The Canadian Broadcasting Company (CBC) touted Kim's Convenience as the diverse jewel in its slate of sitcoms. Much like the network's other breakout hit, Schitt's Creek, the series found a much wider audience once it was on Netflix. Kim's Convenience centers on a Korean Canadian family running a corner store in Toronto, and it was beloved for its frank depiction of the Kims' daily life and for being "quietly revolutionary" in how it incorporated and normalized aspects of Korean culture.
But now that the series is over — its fifth and final season dropped last week — two stars of the show have said things weren't as progressive behind the scenes. Actors Simu Liu and Jean Yoon aired their grievances on social media, calling out the sitcom's "overwhelmingly white" production team, “horsepoop” pay, and “overtly racist” storylines, among other alleged missteps.
Liu, who is starring in the highly-anticipated Marvel movie Shang-Chi and the Legend of the Ten Rings, plays Yoon's son on King's Convenience. On Facebook, he wrote that while he "saw firsthand how profoundly it impacted families and brought people together," off camera he was "growing increasingly frustrated with the way my character was being portrayed and [...] with the way I was being treated." Liu said the Kim's Convenience writers overlooked and dismissed the lived experience of the show's Asian Canadian cast.
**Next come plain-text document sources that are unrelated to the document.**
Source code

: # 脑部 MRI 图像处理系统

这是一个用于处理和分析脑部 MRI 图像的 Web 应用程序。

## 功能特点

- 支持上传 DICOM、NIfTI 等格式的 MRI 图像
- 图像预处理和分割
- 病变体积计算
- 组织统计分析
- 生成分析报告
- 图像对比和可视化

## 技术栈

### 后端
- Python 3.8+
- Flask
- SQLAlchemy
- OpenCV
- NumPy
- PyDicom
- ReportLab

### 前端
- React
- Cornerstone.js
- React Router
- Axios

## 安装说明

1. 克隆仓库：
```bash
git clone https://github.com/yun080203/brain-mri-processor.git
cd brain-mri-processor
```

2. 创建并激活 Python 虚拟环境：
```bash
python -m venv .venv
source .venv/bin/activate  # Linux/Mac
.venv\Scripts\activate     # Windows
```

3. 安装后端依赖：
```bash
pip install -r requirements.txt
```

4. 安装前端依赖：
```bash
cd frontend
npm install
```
He also claimed the CBC was purposely underpaying them in comparison to the "brand-name talent" on Schitt's Creek, which he claimed had lower ratings than Kim's Convenience.
When a TV critic for Canada's Globe and Mail called Liu's comments "mean-spirited" and "unfair," Yoon took to Twitter to defend her co-star. "The lack of Asian female, especially Korean writers in the writers room of Kims made my life VERY DIFFICULT & the experience of working on the show painful," she wrote.
Yoon noted that Kim's Convenience was based on a play by Korean writer Ins Choi, who also co-created the TV show, but that his white collaborator, Kevin White, became showrunner and "clearly set the parameters," according to Yoon. She said that when the cast got advance copies of their scripts for season five due to Covid-19, some storylines were so "overtly racist" and "extremely culturally inaccurate" that the cast banded together to collectively express their concerns.
Lastly, Yoon took credit for the show's accurate representation of Korean food: "If I hadn't spoken up all the Korean food in the show would have been wrong. Ins doesn't know how to cook or how things are cooked, no one else in the writers room were Korean, and they had no Korean cultural resources in the writers room at all."
Suffice to say, it seems fair to give the Asian Canadian cast of Kim's Convenience most of the kudos for making the series as great as it was. But it's unfair they had to do all that extra labor to conceal the blind spots of a mostly white creative team — while also allegedly being underpaid for their main jobs as actors. This unfortunate context behind such a groundbreaking series underscores that representation doesn't mean a lot if it's only cosmetic. The substance has to stem from authentic voices, too.